What ChatGPT Cannot Do for Lyme Patients:
- Diagnose Lyme or co-infections: ChatGPT might have some ideas about what you have based on the symptoms you tell it—same as a Google search or WebMD could yield any number of “diagnoses”—but only a licensed human medical provider can diagnose Lyme or other tick-borne illness. (For ways to approach a doctor about information you found on ChatGPT, see Come up with language to help you partner with a doctor above.)
- Replace a physician: As smart as ChatGPT can seem, it doesn’t actually replace human care. Only a licensed physician can diagnose and treat medical conditions based on their clinical evaluation of your symptoms and history.
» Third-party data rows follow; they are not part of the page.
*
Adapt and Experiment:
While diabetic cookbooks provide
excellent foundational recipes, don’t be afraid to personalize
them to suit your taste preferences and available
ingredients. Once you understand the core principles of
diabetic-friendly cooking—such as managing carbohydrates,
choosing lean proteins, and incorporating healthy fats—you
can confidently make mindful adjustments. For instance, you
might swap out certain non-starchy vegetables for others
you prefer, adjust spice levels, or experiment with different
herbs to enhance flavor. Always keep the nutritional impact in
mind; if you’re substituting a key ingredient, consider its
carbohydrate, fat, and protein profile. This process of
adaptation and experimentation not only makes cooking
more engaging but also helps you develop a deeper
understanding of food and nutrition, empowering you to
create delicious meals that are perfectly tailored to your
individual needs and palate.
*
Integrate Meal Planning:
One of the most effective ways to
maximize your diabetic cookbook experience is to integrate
- Recommend treatment: ChatGPT can let you know what the latest treatments are or what others have tried, but it can’t tell you what’s best for your case. After cross-checking sources of ChatGPT’s recommendations for accuracy, safety, and bias, discuss the recommendations with your health care provider.
- Replace human TLC: ChatGPT can validate your feelings, which can be really helpful for Lyme patients who may be feeling misunderstood or isolated. But remember that as emotionally intelligent as ChatGPT may seem, it doesn’t replace an actual human. ChatGPT can’t give hugs!
As long as you’re using your human critical thinking skills and using ChatGPT appropriately, it can be an effective tool to help you on your Lyme journey.